At Climb, we run educational enrichment programmes during the school holidays for disadvantaged elementary school children and show them how much joy learning can bring. The first thing we ask them is not what they're struggling with, but what they're great at. We show them all the things they can do – and then we ask them if they think they can learn more if they can try harder.
The answer is usually a resounding ‘yes’. Being told that they "have a hard time concentrating", or that they're "still struggling to read at grade level" doesn't make children want to learn. But when we say to them, “I can see all the things you’re already really great at,” we remind them learning is possible, and furthermore, it might be fun too. When kids love to learn, they do. It’s a simple concept, and we are not the first people to think of it.
But there’s something very different about what we do, Climb isn’t just for kids. While Climb is modelled as a camp-style programme for kids, it also acts as a condensed leadership workshop and teaching boot-camp for our counsellors, who are mainly students and young professionals.

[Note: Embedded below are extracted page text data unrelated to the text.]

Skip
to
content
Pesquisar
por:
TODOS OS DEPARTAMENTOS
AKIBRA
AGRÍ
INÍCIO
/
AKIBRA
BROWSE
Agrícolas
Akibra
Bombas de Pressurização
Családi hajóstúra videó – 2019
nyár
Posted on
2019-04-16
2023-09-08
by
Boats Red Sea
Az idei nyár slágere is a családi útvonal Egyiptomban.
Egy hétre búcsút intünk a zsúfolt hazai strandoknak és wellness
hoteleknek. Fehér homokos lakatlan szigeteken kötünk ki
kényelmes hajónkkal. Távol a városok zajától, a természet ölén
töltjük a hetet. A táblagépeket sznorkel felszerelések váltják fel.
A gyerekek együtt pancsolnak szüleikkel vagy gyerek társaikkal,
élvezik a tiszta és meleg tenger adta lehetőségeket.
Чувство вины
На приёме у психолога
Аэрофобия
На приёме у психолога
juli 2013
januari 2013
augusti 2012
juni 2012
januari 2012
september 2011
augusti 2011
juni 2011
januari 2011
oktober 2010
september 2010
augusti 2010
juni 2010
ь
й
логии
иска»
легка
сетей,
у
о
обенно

Most of them have never worked in an environment where effort is rewarded and mistakes are celebrated as evidence that you‘re trying. And so, just as with the kids, by celebrating small triumphs, we show them the enormity of their potential. We let them fail and then we praise their effort and their ability to get back in the classroom and do it again the next day. We watch them grow in confidence and then we throw them into the next challenge.
A lot of our donors ask us why we focus on educating young adults as well as children. While they all seem to understand the importance of supporting and inspiring children, many question the purpose of investing time and energy in supporting adults who have succeeded in reaching higher education or getting jobs.
My Dad likes to muse about what he sees as my generation’s lack of ambition – people not willing to do that extra shift, to take that next step on the ladder if it means moving or working longer hours. He sees my generation as unable to be changemakers. This disconnection and disempowerment affects a lot of young adults – and had I not already discovered my passion, I might well have been one of them. Essentially, the children and adults we work with face the same challenges on their way to fulfilling their potential: they don‘t really know what they‘re good at. They don‘t understand how powerful they already are... and so we teach them. And the good news is, you can, too!
Here’s what you can do:
- Tell people, and not just kids, the things they‘re doing right for a change, rather than the things they‘re doing wrong.
- Thank people for the effort they put into things. When you‘re impressed or proud or inspired by someone, tell them.
- Do things before you‘re ready.
- Don‘t diminish your achievements. When someone acknowledges you did a great job, try saying ”Thank you, I worked hard at that and I‘m really proud of it”
- Be bold and confident, and encourage others around you to be too.
Sounds like a fun world to live in, right? I‘ll see you there.